Similarly, in Sipes v United States (111 FRD 59, 61), the District Court for the Southern District of California (McKee, J.) held that "it is improper to name treating physicians as expert witnesses where the information and opinions possessed by said physicians was obtained by virtue of their roles as actors or viewers of the transactions or occurrences giving rise to the litigation, to wit, the care and treatment provided to the plaintiff during the pertinent time period.
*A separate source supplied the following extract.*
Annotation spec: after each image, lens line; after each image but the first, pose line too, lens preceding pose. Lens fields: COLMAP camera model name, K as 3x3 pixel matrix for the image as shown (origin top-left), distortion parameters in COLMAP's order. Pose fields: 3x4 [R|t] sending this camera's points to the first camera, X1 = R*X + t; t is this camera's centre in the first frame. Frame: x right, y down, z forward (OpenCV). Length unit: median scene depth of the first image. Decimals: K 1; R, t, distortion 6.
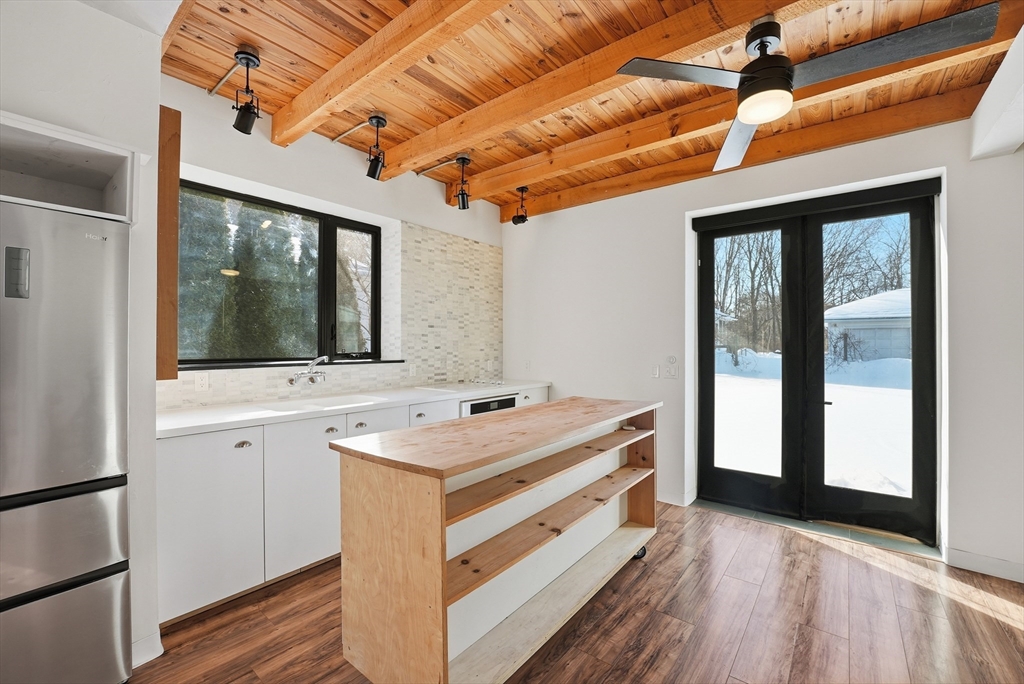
lens RADIAL K [[421.4, 0, 509.9], [0, 421.4, 341.0], [0, 0, 1]] dist [-0.029250, 0.004427]
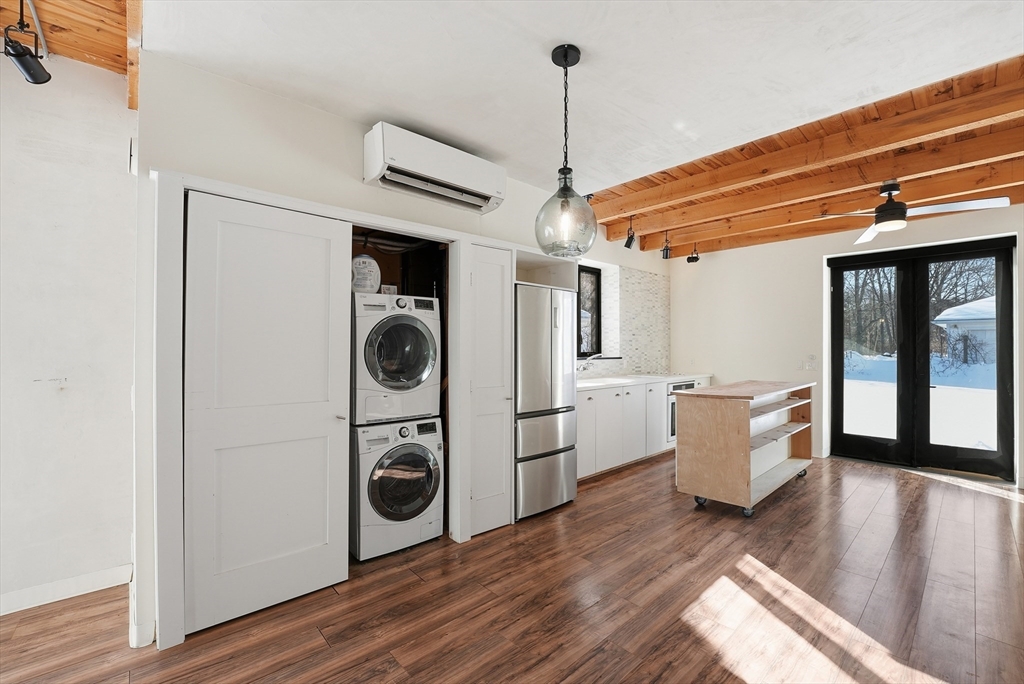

Said physicians are percipient fact witnesses * * * The mere fact that a treating physician may possess opinions regarding the case and treatment provided to the plaintiff * * * does not ipso facto render such a physician as an expert witness.” (Cf. also, Quarantillo v Consolidated Rail Corp., 106 FRD 435, 437.)*
I find the reasoning of these Federal authorities construing the expert discovery provisions of rule 26 (b) (4) of the Federal Rules of Civil Procedure, which is the Federal counterpart and progenitor of CPLR 3101 (d) (1) (i), to be entirely persuasive, *745and I see no reason for construing CPLR 3101 (d) (1) (i) differently. Thus, I conclude that subsequent treating physicians need not be disclosed as experts retained to testify at trial under CPLR 3101 (d) (1) (i) to the extent that they will be testifying at trial, if at all, as "percipient fact witnesses” (Sipes v United States, supra, at 61).
Accordingly, defendant’s motion to compel disclosure must be, and it hereby is, denied in all respects. This denial is, of course, without prejudice to any discovery which defendant may seek concerning plaintiff’s treating physician(s) pursuant to any other provisions of the CPLR.
In its Quarantillo decision (supra), the District Court for the Western District of New York (Elfvin, J.) pointed out, however, that "it is recognized that a witness may be considered an expert as to some matters and an actor as to other information” (supra, at 437, citing Nelco Corp. v Slater Elec., 80 FRD 411, 414; cf. also, Patel v Gayes, 984 F2d 214, 217-218).